Esto que os voy a contar sucedió
antes de anoche. Acompañaba a mi madre en la noche víspera de su intervención quirúrgica,
estábamos en una habitación de la tercera planta del Hospital Virgen del Rocío
de Sevilla. Un grupo de personas de etnia gitana esperaban en la puerta del
edificio que viene a dar con una zona ajardinada, solo separada de las
escaleras por una carretera. Tanto la carretera como la zona ajardinada están
en el recinto hospitalario. Eran las diez de la noche y como mi madre, así como
la persona con la que compartía habitación son personas mayores, apagamos las
luces de la habitación y descansábamos hasta que a las once le trajeran el
vasito de leche o la infusión, que es lo último que ofrecen hasta la mañana
siguiente.
Mejor dicho tratábamos de descansar,
pues las voces del grupo de gitanos eran muy elevadas, tanto, que participábamos
de sus conversaciones, yo creo, como si estuviéramos a su lado y eso que estábamos
en la tercera planta.

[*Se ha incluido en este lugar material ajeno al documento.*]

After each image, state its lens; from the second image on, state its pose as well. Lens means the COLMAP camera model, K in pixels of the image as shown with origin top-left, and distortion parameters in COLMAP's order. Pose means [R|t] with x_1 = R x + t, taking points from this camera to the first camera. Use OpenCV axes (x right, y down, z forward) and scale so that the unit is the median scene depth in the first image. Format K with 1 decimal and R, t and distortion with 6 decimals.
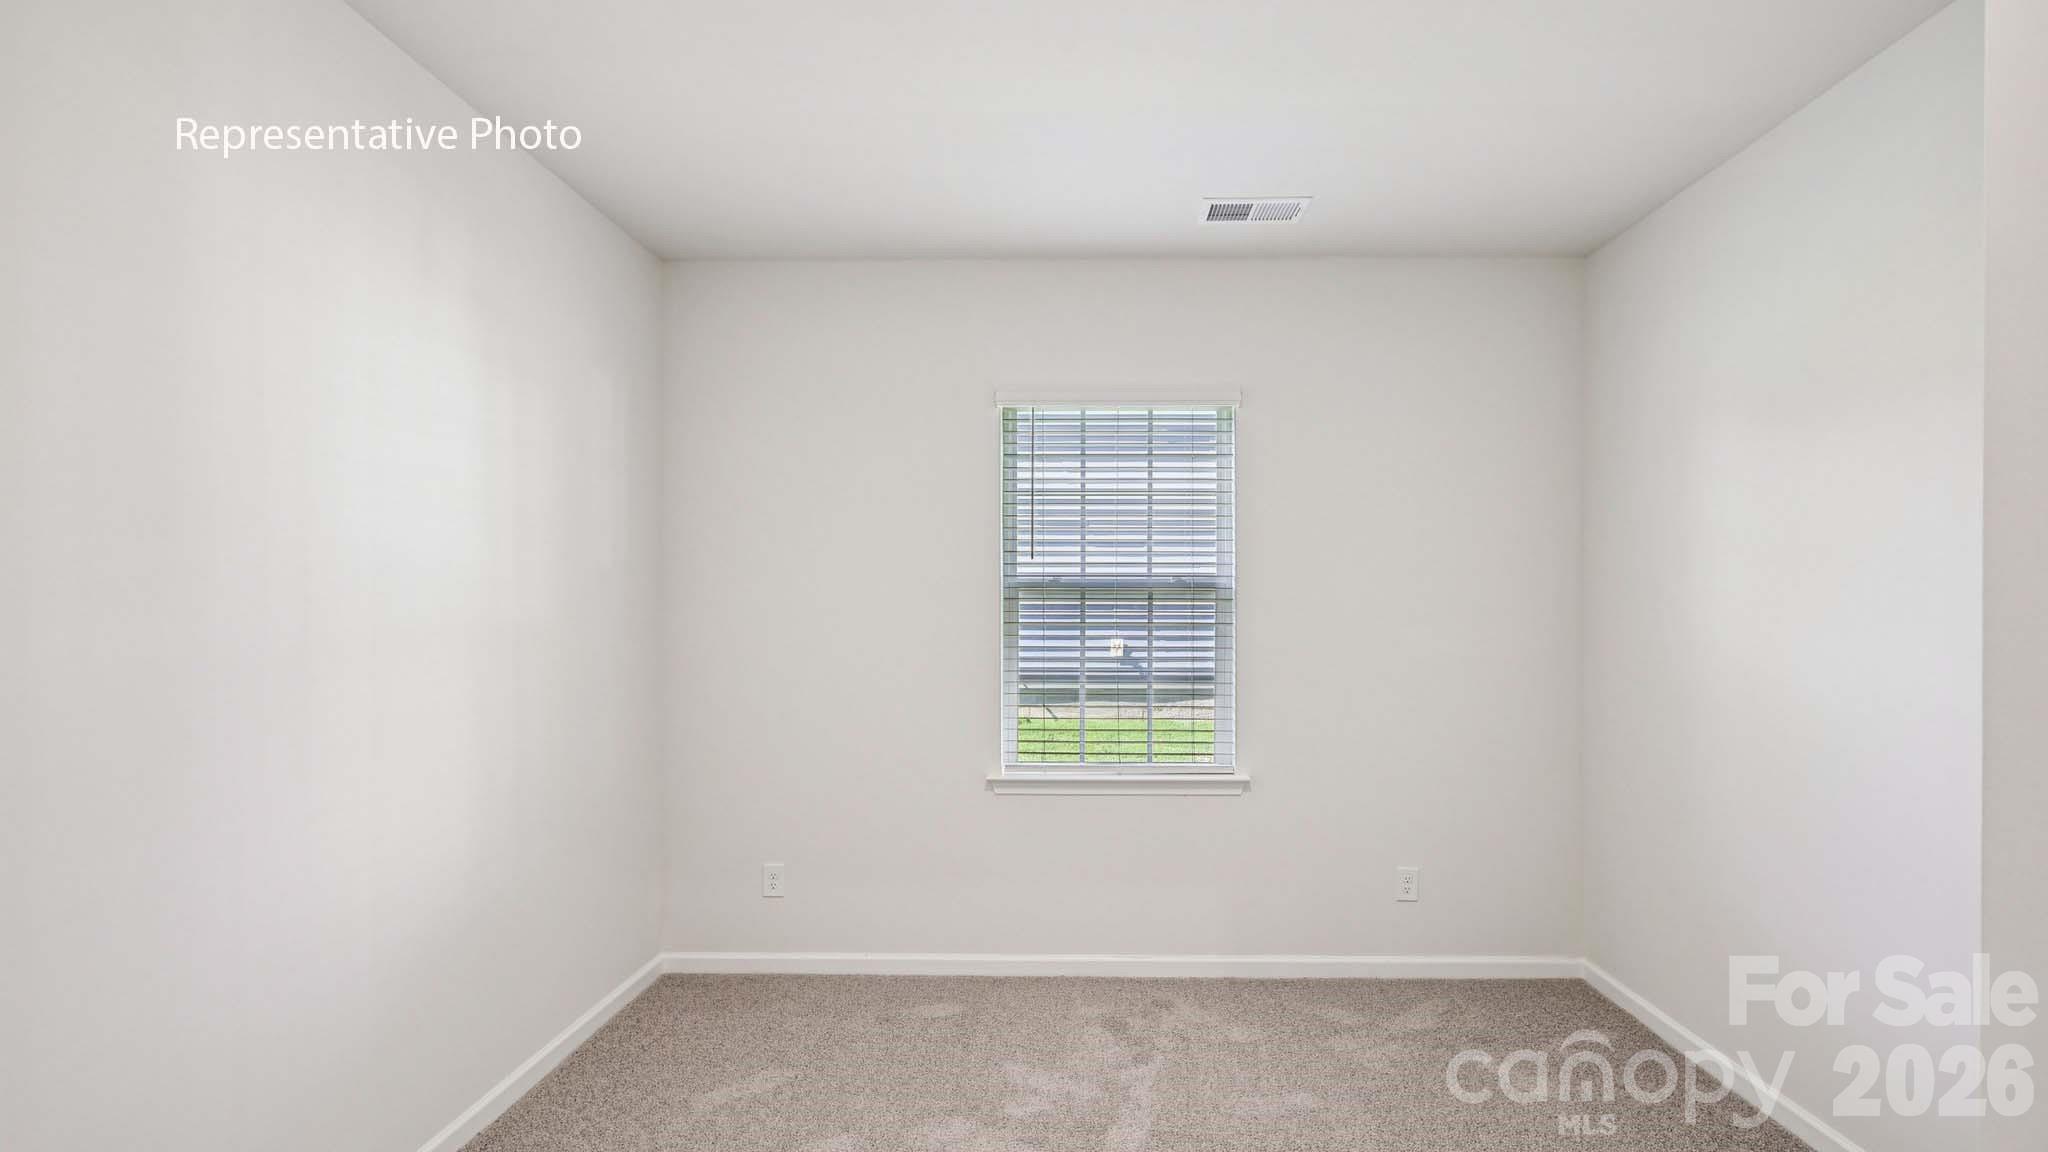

Peor aún eran los gritos de unos niños suyos que correteaban
persiguiéndose y haciendo competiciones entre la zona ajardinada, subiendo y
bajando las escaleras; eso lo hacían una y otra vez, lo pude ver porque me asomé
a la ventana en varias ocasiones sorprendido de lo tarde que se iba haciendo y
que no cesaran ni las voces de las conversaciones de los adultos, ni los gritos
de los niños. Dichos gritos eran sonidos abiertos y agudos, así como
penetrantes; eran los típicos sonidos que solo los niños son capaces de emitir
con mucha facilidad. Son emisiones en un tono penetrante, afilado y hasta
punzante.
El reloj avanzaba y llegaron las
once, vino el vaso de leche calentita para mi madre y la infusión de tila para
la mujer que ocupaba la cama contigua, pero lo que no cesaban era la
conversación en alta voz y los chillidos de los niños jugando. Nunca se oyó a
nadie llamar la atención a aquellos niños, cómo iban a hacerlo si ellos mismos
no tenían conciencia de estar molestando con los tonos desmesurados de sus
voces, las propias en las que hablaban los adultos. Estoy seguro, que el resto
de personas que estábamos en el hospital no existíamos para esa gente. Ellos
pasaban el tiempo, junto a la entrada, en la zona ajardinada del hospital, para
poder decir que estuvieron acompañando al familiar que fuera y hasta la hora
que quisieran decir.
Como la situación se alargaba y
no había quien pudiera dar una cabezada, menos aún dormir, surgieron unos
comentarios al respecto en nuestra habitación, hablábamos el acompañante de la
paciente que compartía habitación con mi madre y yo; entre otras cosas no entendíamos
qué hacían aquellos niños correteando tan tarde si al día siguiente debían ir
al colegio. Entonces, el sobrino de la señora tomó la decisión de ir al puesto
de enfermeras a comunicar lo que ellas debían conocer, pues están en la misma
planta y no dejan de entrar en las habitaciones para atender a los enfermos. La
enfermera descolgó el teléfono delante de él y se comunicó con el puesto de los
vigilantes… hasta ahí llegó el asunto. A partir de entonces todo continuó del
mismo modo hasta las dos de la madrugada, hora en la que se oyeron cerrarse
unas puertas de una furgoneta y, parece ser, se meterían todos y se marcharon… pusieron
fin a la visita a su enfermo y el silencio volvió hasta el amanecer. ¡Nos falta
mucho!, metámonos todos para no ofender a nadie, ¡hay un problema de educación
importante! Que lo supieran los vigilantes no sirvió para nada, la cosa quedó
solucionada cuando decidieron marcharse.